* What is needed: Find the line containing "(at 35.56 10.16 0)" in the entries below. Restate it and each line after it, word for word, up to and including the line containing "(polyline (pts (xy 63.5 5.08)".

---- Dataset

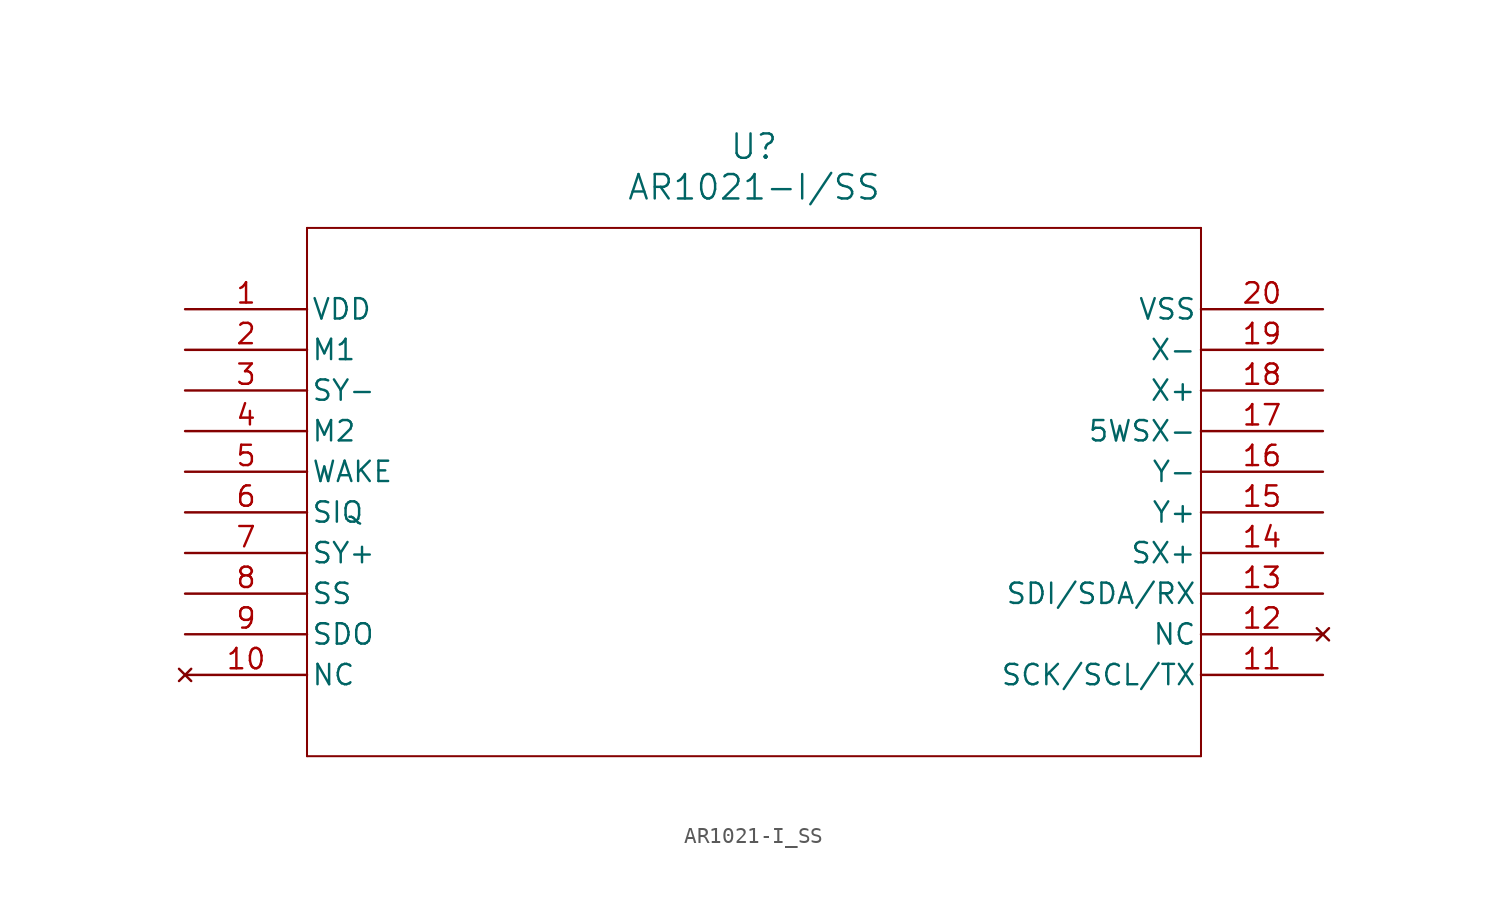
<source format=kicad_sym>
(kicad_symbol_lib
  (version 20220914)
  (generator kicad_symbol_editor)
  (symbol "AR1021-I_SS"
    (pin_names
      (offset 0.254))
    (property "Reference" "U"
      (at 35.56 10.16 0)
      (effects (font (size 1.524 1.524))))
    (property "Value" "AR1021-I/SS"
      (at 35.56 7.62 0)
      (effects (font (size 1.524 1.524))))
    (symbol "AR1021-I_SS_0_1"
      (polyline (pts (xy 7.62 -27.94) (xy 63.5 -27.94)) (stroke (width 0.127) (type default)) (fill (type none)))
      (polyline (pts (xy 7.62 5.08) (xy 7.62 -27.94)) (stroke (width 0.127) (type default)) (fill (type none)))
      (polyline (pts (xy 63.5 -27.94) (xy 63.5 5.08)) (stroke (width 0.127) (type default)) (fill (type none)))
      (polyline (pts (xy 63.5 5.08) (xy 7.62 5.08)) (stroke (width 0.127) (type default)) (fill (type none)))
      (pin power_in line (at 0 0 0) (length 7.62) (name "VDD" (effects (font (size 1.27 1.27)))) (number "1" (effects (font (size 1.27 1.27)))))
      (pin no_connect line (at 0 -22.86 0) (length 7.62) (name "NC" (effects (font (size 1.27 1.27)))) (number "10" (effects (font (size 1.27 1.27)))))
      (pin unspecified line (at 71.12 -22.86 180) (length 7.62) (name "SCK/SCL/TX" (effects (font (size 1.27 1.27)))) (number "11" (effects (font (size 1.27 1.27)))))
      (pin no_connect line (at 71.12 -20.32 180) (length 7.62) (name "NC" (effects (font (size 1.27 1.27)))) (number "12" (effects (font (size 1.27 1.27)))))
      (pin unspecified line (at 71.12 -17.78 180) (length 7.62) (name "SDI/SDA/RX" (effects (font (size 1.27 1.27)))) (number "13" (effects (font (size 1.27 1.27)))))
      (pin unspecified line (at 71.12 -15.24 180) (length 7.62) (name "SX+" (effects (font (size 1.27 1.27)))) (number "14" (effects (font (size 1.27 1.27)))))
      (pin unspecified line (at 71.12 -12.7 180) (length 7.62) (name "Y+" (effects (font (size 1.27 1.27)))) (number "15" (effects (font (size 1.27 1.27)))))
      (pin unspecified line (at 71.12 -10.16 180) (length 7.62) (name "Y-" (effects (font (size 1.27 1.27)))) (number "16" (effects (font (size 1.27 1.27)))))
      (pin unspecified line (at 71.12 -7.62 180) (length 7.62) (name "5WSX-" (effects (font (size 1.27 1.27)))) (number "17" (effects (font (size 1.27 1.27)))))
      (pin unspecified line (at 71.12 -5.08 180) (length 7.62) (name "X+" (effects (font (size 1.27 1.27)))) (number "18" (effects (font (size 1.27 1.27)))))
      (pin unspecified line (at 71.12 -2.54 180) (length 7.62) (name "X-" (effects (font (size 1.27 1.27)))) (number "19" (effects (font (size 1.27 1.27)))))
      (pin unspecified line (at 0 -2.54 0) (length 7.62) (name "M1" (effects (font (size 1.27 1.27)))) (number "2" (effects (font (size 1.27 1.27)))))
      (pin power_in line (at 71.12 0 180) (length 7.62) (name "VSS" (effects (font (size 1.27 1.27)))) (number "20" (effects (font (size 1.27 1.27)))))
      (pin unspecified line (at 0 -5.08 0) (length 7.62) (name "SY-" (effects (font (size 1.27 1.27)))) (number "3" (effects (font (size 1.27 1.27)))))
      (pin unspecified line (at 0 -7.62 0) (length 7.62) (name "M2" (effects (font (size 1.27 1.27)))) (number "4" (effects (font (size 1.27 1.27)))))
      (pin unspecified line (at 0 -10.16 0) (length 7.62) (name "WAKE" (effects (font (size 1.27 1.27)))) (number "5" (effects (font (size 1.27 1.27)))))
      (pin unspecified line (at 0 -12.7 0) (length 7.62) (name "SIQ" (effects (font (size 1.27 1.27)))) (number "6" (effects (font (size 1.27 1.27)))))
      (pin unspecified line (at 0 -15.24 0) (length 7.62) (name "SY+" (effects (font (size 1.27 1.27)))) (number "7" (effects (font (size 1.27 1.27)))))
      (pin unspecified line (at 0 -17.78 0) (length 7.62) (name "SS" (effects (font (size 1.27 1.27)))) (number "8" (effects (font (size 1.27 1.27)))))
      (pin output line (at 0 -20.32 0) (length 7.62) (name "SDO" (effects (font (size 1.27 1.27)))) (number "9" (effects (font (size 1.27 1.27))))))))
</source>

--------

* Task solution:
      (at 35.56 10.16 0)
      (effects (font (size 1.524 1.524))))
    (property "Value" "AR1021-I/SS"
      (at 35.56 7.62 0)
      (effects (font (size 1.524 1.524))))
    (symbol "AR1021-I_SS_0_1"
      (polyline (pts (xy 7.62 -27.94) (xy 63.5 -27.94)) (stroke (width 0.127) (type default)) (fill (type none)))
      (polyline (pts (xy 7.62 5.08) (xy 7.62 -27.94)) (stroke (width 0.127) (type default)) (fill (type none)))
      (polyline (pts (xy 63.5 -27.94) (xy 63.5 5.08)) (stroke (width 0.127) (type default)) (fill (type none)))
      (polyline (pts (xy 63.5 5.08) (xy 7.62 5.08)) (stroke (width 0.127) (type default)) (fill (type none)))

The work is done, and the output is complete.